Collected data:
+===+

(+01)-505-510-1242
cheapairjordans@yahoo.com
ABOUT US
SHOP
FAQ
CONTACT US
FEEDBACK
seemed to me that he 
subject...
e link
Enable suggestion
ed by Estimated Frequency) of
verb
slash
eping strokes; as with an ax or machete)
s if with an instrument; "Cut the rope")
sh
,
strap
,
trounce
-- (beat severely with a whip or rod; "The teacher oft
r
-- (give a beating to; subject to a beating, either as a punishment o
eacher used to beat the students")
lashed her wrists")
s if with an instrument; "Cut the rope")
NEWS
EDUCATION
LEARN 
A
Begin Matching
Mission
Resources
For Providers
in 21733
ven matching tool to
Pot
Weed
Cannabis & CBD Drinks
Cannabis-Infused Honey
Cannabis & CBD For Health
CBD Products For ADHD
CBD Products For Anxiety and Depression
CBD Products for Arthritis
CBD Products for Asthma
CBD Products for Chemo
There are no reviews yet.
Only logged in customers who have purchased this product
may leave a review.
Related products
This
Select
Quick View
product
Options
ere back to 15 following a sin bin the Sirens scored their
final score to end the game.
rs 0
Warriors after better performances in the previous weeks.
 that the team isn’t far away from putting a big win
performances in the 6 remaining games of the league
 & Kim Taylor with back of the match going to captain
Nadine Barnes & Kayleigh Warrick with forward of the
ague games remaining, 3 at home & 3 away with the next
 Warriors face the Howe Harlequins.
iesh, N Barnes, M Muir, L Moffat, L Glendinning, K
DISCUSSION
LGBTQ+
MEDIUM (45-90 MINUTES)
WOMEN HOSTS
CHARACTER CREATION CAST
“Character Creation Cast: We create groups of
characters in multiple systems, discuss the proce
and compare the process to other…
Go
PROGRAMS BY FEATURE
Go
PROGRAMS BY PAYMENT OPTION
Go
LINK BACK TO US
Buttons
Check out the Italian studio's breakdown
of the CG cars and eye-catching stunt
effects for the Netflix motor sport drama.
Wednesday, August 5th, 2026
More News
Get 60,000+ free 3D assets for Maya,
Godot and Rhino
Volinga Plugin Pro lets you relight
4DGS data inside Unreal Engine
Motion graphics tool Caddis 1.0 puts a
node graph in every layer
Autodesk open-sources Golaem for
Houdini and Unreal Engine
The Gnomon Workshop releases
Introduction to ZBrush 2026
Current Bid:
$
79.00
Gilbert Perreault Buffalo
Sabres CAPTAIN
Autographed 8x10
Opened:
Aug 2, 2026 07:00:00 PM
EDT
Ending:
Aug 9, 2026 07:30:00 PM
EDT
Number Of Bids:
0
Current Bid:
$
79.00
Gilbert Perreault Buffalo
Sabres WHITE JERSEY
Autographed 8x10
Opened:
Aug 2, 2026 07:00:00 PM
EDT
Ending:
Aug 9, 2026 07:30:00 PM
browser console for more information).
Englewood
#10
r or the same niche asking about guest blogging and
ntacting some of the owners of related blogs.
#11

+===+

*Your objective:*
Wherever a line in the data above holds the word "games", copy that line.

*Exercise result:*
performances in the 6 remaining games of the league
ague games remaining, 3 at home & 3 away with the next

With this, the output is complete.